Anderson, preparado para volver a dar guerra

Kevin Anderson comienza a recuperar su nivel tras un parón obligado por su lesión en el codo. Hoy se mide a Roger Federer en Miami.

Kevin Anderson y Roger Federer. Foto: Getty
Kevin Anderson y Roger Federer. Foto: Getty

No por nada aislado consiguió Neville Godwin ser el entrenador del año en 2017. Los últimos años de Kevin Anderson merecen mucho más que la admiración momentáneo, pues el sudafricano se ha ganado el derecho a considerarse uno de los mejores jugadores del mundo, no sólo por haber consolidado sus mejores virtudes -el servicio, o la derecha-, sino por tener la plena satisfacción de haber logrado ser el mejor tenista posible, una condición transparente, que habla a través de su movilidad, su revés, su actitud o sus resultados.

Hoy, en Miami, Anderson se mide con un Federer brillante, que viene de hacer un enorme partido ante Medvedev, pero aunque lo hace apuntalando aún su consistencia física, castigada por una lesión de codo el pasado mes de enero, que le hizo bajarse de Nueva York e Indian Wells, el sudafricano conoce las pautas para rendir contra los mejores. Independientemente del resultado, Anderson ha encontrado un patrón de juego y una experiencia e insistencias acumuladas para soñar con victorias de máximo prestigio. Se lo ha ganado.

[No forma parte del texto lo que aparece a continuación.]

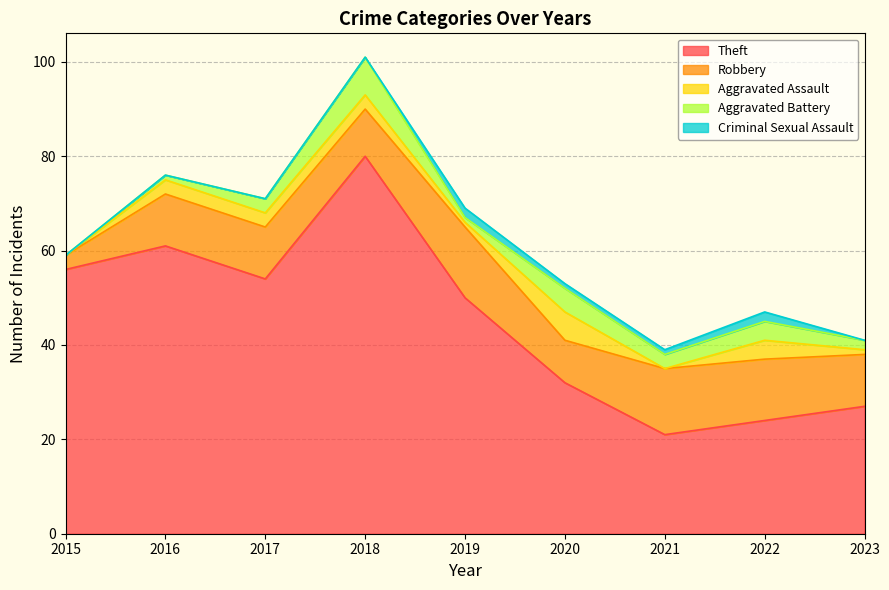

Which series has the largest range (max minus min)?

Theft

Ya sin Godwin, y tras la lesión que cortó su buen momento, el número 7 del mundo reconoce que últimamente ha estado más pendiente de notar buenas sensaciones en su codo que de ajustar su juego en pista. "He estado más concentrado en cómo se sentía mi codo y en cómo se sentía mi cuerpo. Para ser honesto, no he estado prestando mucha atención a la cancha. Cuando tu cuerpo está sano, estás prestando atención a las bolas, a a superficie, otras cosas". Anderson relata como ha sido pasar tanto tiempo fuera de las pistas, en un periodo siempre extraño para todo jugador.

"Hubo tiempos difíciles, echaba en falta los torneos, el circuito"

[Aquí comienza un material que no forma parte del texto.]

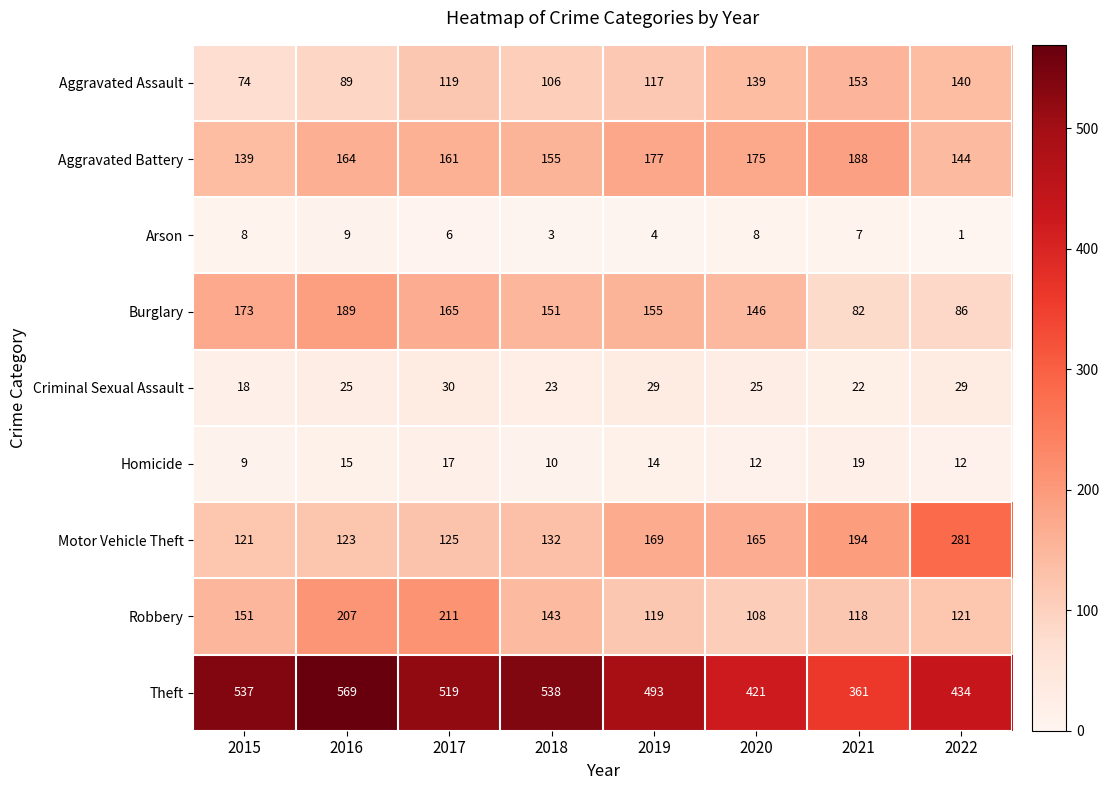

Which series changed the most between 2015 and 2019?

Motor Vehicle Theft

"Fue agradable pasar tiempo en casa, pero en realidad estaba muy ocupado", comenta Kevin en 'Ubitennis'. "No necesariamente fue como un descanso. Hubo tiempos difíciles, echaba en falta los torneos, el circuito. Así que esa parte fue un poco difícil. Mentalmente, por otro lado sentí que lo manejé bastante bien".

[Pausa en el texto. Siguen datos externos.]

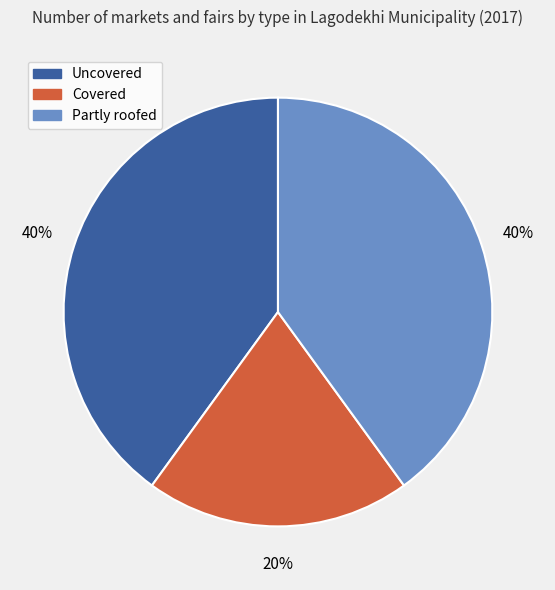

What is the ratio of the value at Covered to the value at Uncovered?

0.5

Es por eso que su trabajo para volver ha sido valorada en Miami. Anderson se lesionó en el open de Australia y no ha podido participar ni en Nueva York, donde defendía título, ni en Indian Wells. "Al ingresar a la cancha sentí que había mucha gente que estaba emocionada de verme jugar y que realmente lo agradecía. Son los aficionados los que dan sentido a nuestro deporte y saben que he trabajado muy duro".

Aunque ahora la pista dura hace un parón, Anderson se ve con opciones de competir contra los mejores en el siguiente escalón: la tierra batida europea. A pesar de ser muy agresivo y acelerar muchísimo con sus golpes de fondo, el sudafricano convive cada vez mejor con los intercambios largos y la resistencia mental. "Incluso la temporada de tierra batida es una época del año que realmente disfruto. Llegué a las semifinales en Madrid el año pasado y he estado bastante cerca de los cuartos de final en Roland Garros".

Entre las mejores victorias de su carrera, está precisamente en ganar al propio Federer en los cuartos de final de Wimbledon 2018, tras remontar dos sets a cero y derrotar 13-11 en el quinto al suizo, para después llegar a la final. Su nivel en las últimas tres temporadas le ha permitido sentirse parte de los mejores.